_Kutipan yang Disediakan_:
Dalam rangkaian
belajar Multikultur, pada tanggal 7 September 2013, mahasiswa-mahasiswa yang
tergabung di Stube HEMAT Yogyakarta mengunjungi lembaga PERCIK di Salatiga,
kurang lebih 88 km arah timur kota Yogyakarta. PERCIK, kepanjangan dari
Persemaian Cinta Kemanusiaan, adalah sebuah lembaga yang bergerak di bidang
penguatan masyarakat sipil (Civil Society) yang memakai kearifan lokal tempat
masyarakat yang bersangkutan hidup dan beraktivitas sehari-hari. Menurut Pradjarto,
S.H., Ph.D, salah satu yang menjadi narasumber PERCIK, kebenaran itu muncul dari
tataran lokal, bukan secara struktural dirumuskan pemerintah daerah maupun pusat.
Masyarakat lokal
dalam suatu daerah juga memiliki kebenarannya sendiri seturut nilai-nilai
yang mereka anut sehari-hari. Lebih lanjut, melalui berbagai proses kearifan
lokal maka lahirlah apa yang kemudian disebut agama, tata kehidupan,
politik, hukum, adat istiadat, dan kebudayaan. Sentuhan khas PERCIK dalam
menggarap isu-isu sosial yang terjadi dalam kehidupan masyarakat inilah, yang
menjadi daya tarik peserta dari Stube HEMAT untuk memperdalam pemahaman
Multikultur di PERCIK.
Multikultur ala
PERCIK memberi dasar bagaimana seseorang bersikap hidup, karena hal ini
langsung berkaitan dengan realita pluralitas dari norma yang ada. Namun perlu
dicermati bahwa belum tentu dalam norma tersebut kaidah Multikultur mendapat
perhatian dan digali maknanya. Orang hanya melihat permukaan saja, tetapi belum
tentu memahami apa yang ada di dalam kehidupan bersama. Pradjarto
kembali menegaskan bahwa menerima perbedaan dengan rasa hormat itu adalah
Multikultur. Membuang sikap egois, menerima perbedaan, ataupun menghormati
kesetaraan harus dilakukan terus-menerus dalam hidup kita. Perbedaan
hidup antara Primitif dan Modern hanya dibatasi oleh sikap hidup masing-masing
orang. Karena kehidupan modern sudah merusak berbagai sendi kehidupan maka orang
ingin kembali pada kearifan lokal.

_Soal Latihan_:
[1] Kutip bagian teks tentang kunjungan ke PERCIK, mulai dari "Masyarakat lokal" dan berakhir pada "Multikultur di PERCIK.".
[2] Terjemahkan kalimat dari teks tentang kunjungan ke PERCIK ini ke dalam bahasa Inggris: "Membuang sikap egois, menerima perbedaan, ataupun menghormati kesetaraan harus dilakukan terus-menerus dalam hidup kita."
Materi berikut tidak diperlukan untuk mengerjakan soal mana pun.

_Daftar Materi_:

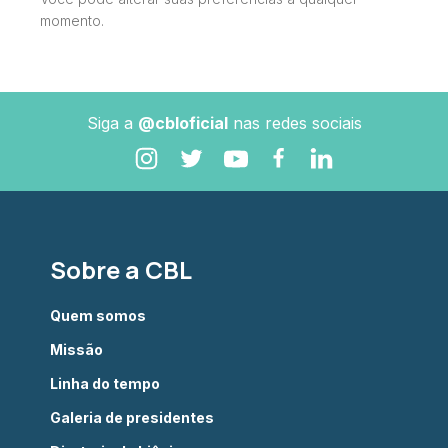
momento.
Siga a
@cbloficial
nas redes sociais
Sobre a CBL
Quem somos
Missão
Linha do tempo
Galeria de presidentes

_Jawaban Setiap Soal_:
[1]
Masyarakat lokal
dalam suatu daerah juga memiliki kebenarannya sendiri seturut nilai-nilai
yang mereka anut sehari-hari. Lebih lanjut, melalui berbagai proses kearifan
lokal maka lahirlah apa yang kemudian disebut agama, tata kehidupan,
politik, hukum, adat istiadat, dan kebudayaan. Sentuhan khas PERCIK dalam
menggarap isu-isu sosial yang terjadi dalam kehidupan masyarakat inilah, yang
menjadi daya tarik peserta dari Stube HEMAT untuk memperdalam pemahaman
Multikultur di PERCIK.

[2] Discarding selfishness, accepting differences, or respecting equality must be done continuously in our lives.